Polizeigesetz umstritten
Kurz vor den entscheidenden Verhandlungen verschärft sich in der CDU/FDP - Koalition der Streit um das Landespolizeigesetz. Die CDU will Online-Durchsuchungen erlauben, der FDP-Justizminister will sie verhindern. "Das ist mit uns
nicht zu machen", sagt Ulrich Goll.
Pläne von Bundesinnenminister Wolfgang Schäuble (CDU) zur Online-Durchsuchungen von Computern hat sein Stuttgarter Kollege und Parteifreund Heribert Rech stets unterstützt. Auch für die Landespolizei will Rech
Möglichkeiten zur Online-Durchsuchungen einführen. Die neun Mitglieder im Arbeitskreis Inneres der CDU- Landtagsfraktion dringen sogar vehement darauf.
Zur Bekämpfung schwerster Kriminalität wie Kinderpornografie, aber auch des Terrorismus, seien derartige Fahndungsmethoden "unerlässlich", heißt es in einem Antrag der CDU-Innenpolitiker.
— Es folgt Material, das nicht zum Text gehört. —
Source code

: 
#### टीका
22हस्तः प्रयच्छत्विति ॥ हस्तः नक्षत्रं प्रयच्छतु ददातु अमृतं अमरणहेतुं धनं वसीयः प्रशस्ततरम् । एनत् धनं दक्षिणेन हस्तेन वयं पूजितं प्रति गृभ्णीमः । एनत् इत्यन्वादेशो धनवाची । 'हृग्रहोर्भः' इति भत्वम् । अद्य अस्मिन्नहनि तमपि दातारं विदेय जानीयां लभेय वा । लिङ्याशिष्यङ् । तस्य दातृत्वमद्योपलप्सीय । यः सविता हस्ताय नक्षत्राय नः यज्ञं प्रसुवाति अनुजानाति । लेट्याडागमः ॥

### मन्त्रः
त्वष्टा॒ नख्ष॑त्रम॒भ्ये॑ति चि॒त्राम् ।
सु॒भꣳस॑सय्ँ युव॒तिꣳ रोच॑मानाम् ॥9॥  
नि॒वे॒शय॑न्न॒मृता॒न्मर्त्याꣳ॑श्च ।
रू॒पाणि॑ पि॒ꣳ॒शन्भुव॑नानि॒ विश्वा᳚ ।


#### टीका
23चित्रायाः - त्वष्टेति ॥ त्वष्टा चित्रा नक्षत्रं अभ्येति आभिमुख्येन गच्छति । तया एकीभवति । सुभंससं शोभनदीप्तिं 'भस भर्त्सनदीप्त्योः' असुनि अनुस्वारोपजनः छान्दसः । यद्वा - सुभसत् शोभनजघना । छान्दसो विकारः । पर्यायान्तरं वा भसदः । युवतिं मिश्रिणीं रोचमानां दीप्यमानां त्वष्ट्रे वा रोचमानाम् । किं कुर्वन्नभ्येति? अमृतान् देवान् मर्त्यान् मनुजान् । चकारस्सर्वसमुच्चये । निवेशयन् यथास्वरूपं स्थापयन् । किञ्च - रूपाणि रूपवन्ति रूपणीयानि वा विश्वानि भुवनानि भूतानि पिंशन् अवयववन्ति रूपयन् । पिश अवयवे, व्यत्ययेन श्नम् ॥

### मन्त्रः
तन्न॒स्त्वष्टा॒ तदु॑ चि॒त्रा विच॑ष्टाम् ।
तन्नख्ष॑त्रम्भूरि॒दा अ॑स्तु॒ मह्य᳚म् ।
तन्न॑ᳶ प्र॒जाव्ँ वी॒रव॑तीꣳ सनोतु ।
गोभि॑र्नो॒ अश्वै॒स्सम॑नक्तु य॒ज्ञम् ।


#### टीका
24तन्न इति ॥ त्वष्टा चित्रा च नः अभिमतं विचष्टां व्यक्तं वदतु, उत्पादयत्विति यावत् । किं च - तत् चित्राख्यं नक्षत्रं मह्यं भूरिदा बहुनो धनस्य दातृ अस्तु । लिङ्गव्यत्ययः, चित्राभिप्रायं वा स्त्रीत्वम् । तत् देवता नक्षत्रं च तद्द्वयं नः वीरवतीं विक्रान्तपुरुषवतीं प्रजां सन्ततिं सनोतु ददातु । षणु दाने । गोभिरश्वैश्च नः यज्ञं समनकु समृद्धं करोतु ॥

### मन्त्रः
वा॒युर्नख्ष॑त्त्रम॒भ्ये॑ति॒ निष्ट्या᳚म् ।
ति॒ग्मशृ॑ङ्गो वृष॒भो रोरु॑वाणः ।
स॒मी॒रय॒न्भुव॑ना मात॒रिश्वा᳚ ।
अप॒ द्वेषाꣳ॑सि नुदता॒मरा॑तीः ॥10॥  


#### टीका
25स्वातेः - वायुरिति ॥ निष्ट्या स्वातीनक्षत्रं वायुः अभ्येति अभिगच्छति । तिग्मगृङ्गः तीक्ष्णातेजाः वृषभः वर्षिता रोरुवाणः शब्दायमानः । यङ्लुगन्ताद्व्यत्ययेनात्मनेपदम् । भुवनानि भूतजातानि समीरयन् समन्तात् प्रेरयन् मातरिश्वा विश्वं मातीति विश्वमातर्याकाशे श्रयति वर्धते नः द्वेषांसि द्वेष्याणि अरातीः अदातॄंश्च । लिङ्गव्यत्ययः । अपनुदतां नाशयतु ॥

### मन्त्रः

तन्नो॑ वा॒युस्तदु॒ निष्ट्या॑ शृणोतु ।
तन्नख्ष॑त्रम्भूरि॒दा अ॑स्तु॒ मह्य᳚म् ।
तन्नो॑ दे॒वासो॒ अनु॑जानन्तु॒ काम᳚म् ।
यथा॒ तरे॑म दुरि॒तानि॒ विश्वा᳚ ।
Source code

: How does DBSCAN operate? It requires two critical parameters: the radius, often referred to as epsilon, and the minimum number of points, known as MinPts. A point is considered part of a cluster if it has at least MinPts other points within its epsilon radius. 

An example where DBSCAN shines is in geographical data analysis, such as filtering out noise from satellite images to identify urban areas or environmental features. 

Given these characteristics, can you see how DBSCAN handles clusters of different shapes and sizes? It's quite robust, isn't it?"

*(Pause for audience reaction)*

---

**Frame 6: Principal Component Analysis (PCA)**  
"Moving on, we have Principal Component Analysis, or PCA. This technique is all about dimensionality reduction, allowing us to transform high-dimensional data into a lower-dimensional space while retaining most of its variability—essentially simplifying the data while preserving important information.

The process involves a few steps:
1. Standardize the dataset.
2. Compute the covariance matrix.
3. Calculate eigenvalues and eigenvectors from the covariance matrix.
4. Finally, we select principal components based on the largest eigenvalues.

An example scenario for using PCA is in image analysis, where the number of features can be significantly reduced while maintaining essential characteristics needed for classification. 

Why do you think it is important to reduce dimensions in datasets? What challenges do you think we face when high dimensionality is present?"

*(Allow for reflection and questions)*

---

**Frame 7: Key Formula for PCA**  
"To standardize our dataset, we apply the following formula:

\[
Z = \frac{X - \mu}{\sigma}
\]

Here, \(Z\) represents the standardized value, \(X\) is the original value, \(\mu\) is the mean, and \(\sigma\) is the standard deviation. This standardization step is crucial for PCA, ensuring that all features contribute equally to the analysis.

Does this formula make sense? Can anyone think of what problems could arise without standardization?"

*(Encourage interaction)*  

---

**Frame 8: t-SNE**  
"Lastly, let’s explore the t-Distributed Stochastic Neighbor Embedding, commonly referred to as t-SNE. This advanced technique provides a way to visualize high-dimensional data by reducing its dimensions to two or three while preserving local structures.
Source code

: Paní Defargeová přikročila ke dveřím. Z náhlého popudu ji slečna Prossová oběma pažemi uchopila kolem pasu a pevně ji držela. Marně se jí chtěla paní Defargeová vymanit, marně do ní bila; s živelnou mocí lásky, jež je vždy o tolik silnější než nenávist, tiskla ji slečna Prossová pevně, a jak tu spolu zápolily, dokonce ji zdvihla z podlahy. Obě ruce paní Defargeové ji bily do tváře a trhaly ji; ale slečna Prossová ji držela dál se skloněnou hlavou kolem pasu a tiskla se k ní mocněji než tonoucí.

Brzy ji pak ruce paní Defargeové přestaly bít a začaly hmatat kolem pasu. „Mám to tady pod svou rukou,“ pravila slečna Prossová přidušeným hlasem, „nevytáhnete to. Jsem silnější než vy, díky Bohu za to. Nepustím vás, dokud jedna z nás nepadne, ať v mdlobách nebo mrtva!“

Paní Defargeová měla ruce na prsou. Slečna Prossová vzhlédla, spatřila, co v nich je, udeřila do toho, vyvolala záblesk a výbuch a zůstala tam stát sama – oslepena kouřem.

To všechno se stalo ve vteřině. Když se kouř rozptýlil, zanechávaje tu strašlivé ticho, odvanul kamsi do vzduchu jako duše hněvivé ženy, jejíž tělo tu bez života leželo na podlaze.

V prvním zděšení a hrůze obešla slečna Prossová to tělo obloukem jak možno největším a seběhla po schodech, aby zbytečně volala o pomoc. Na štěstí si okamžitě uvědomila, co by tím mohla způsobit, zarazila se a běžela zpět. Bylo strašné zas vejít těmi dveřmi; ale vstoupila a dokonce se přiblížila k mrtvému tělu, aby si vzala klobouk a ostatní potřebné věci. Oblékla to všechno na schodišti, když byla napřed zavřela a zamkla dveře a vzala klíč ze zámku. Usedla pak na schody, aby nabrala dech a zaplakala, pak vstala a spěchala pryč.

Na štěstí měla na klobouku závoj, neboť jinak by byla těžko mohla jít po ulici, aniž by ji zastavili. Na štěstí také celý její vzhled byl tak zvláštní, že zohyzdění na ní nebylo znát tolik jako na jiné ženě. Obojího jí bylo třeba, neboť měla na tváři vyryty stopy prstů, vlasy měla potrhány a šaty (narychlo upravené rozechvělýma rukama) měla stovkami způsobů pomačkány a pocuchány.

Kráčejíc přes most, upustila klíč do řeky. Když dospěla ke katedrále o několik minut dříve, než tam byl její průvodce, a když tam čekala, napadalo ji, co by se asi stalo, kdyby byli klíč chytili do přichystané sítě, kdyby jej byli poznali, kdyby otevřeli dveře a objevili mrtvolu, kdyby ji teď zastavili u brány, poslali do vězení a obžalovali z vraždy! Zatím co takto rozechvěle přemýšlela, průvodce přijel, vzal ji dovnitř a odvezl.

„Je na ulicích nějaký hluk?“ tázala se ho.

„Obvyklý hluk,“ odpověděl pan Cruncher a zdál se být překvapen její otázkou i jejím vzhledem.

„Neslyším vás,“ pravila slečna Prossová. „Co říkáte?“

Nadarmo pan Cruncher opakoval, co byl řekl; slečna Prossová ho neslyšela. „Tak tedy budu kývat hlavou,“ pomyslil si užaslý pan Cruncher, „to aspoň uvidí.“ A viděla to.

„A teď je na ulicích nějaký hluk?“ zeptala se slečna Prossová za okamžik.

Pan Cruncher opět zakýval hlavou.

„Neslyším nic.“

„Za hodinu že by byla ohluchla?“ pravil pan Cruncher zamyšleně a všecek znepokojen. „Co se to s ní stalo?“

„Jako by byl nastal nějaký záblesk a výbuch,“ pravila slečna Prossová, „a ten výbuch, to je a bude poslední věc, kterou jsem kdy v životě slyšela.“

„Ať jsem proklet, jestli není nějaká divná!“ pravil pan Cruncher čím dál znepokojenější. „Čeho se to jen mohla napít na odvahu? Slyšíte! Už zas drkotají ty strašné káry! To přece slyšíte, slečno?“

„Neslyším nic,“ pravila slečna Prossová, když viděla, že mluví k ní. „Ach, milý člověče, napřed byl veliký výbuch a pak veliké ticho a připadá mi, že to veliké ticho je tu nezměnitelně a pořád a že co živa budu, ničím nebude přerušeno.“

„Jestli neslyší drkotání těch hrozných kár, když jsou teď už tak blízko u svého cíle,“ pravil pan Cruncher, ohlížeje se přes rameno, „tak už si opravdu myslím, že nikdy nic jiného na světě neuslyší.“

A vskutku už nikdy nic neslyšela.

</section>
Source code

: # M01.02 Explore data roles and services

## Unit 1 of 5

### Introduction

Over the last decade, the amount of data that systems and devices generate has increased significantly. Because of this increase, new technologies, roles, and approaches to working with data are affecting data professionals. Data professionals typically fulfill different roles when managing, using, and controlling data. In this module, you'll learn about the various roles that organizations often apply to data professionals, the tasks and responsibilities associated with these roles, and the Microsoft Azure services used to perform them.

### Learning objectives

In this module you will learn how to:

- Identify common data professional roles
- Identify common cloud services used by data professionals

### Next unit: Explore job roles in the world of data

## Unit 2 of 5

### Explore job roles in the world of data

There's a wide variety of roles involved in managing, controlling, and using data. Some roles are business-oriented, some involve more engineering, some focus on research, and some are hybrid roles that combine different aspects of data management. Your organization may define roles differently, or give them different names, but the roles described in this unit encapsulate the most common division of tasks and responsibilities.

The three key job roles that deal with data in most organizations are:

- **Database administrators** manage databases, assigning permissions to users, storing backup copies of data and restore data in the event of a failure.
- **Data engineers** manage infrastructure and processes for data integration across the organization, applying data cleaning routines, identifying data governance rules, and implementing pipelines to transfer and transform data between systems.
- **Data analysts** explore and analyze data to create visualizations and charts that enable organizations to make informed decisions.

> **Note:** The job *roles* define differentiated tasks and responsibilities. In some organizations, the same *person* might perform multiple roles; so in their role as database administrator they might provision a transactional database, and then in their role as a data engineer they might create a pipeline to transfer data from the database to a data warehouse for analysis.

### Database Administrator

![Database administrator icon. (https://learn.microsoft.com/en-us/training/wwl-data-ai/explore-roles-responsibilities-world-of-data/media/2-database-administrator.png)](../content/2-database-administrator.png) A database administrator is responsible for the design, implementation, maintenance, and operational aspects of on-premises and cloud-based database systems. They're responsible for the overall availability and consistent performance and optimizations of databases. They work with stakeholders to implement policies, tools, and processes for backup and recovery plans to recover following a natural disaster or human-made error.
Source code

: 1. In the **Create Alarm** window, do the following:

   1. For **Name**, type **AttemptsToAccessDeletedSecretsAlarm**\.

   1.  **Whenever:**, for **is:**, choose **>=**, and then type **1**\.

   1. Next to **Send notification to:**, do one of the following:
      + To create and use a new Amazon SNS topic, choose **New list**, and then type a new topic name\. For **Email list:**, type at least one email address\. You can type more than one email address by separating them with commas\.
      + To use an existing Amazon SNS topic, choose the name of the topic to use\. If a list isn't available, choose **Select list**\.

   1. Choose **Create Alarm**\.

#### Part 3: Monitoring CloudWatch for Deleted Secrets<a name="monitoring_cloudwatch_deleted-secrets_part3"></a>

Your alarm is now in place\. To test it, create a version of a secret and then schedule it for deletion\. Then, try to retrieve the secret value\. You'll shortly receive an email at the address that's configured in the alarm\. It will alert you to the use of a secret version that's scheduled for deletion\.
"Ich kann die ablehnende Haltung des Justizministers nicht verstehen", sagt Thomas Blenke, polizeipolitischer Sprecher der CDU-Fraktion. Der CDU gehe es nicht um massenhaftes Ausspähen.
"Aber wir brauchen die Möglichkeit der präventiven Online-Durchsuchungen für wenige Extremfälle unbedingt im Polizeigesetz und im Landesverfassungsschutzgesetz." Provokant fragt er: "Muss erst etwas passieren, damit
die FDP ihren Widerstand aufgibt?"
Wenige Wochen von den Klausurtagungen der Fraktionen, bei denen das geplante neue Polizeigesetz Top-Thema sein wird, verschärft auch die FDP die Tonlage.
"Die Online-Durchsuchung ist mit uns nicht zu machen, weil sie allen schadet und keinerlei nachgewiesenen Nutzen hat", sagt Justizminister Goll. Terrorismus und Kinderpornografie ließen sich bereits mit "strafprozessualen
Möglichkeiten wie Durchsuchung, Beschlagnahme und Observation wirkungsvoll bekämpfen".
Blenke widerspricht: Die Hausdurchsuchungen mit Beschlagnahme von Computern sei zum "stumpfen Schwert" mutiert. Per Mausklick könnten Verdächtige noch rasch Daten löschen - und dann auch vor Gericht notwendiges
Beweismaterial. Bei einer Online-Durchsuchung könnten die Daten dagegen vorab gesichert werden.
Angesichts der CDU-Forderung, die sich mit FDP-Parteitagbeschlüssen beißt, sieht Goll sogar bislang erzielten Kompromisse für ein neues Polizeigesetz in Frage gestellt: "Die Online-Durchsuchung ist nicht indem vor uns
geschnürten Kompromisspaket enthalten. Wenn die CDU sie ins Polizeigesetz schreiben möchte, müssen wir das gesamte Verhandlungspaket wieder aufschnüren."
Dabei haben sich Innen- und Justizressort bereits auf Neuerungen im Polizeigesetz geeinigt:
- Die Polizei soll die bisher auf wenige Kriminalitätsschwerpunkte beschränkte Videoüberwachungen auch bei größeren Veranstaltungen einsetzen dürfen. Bisher müssen die Daten nach 48 Stunden
gelöscht werden, die Höchstspeicherdauer wird auf vier Wochen erweitert.
- Sie darf GPS-Geräte, die wie eine Wanze an Autos Verdächtiger angebracht werden und ihr den Standort des Fahrzeugs anzeigen, nutzen.
- Die Landespolizei soll bei einer Fahndung auch Kfz-Kennzeichen-Lesegeräte einsetzen können, um die Nummern vorbeifahrender Autos elektronisch mit den Daten der Fahndungsdatei abzugleichen.
- Geräte, die Handys orten und dazugehörige Daten ermitteln, soll die Polizei bei Observationen zur Standortbestimmungen und zur Ermittlung der Handy-Kennung nutzen dürfen. Strittig ist die Erhebung der Verbindungsdaten,
also wer mit wem wann wie lange telefoniert. Gesprächinhalte sind Tabu.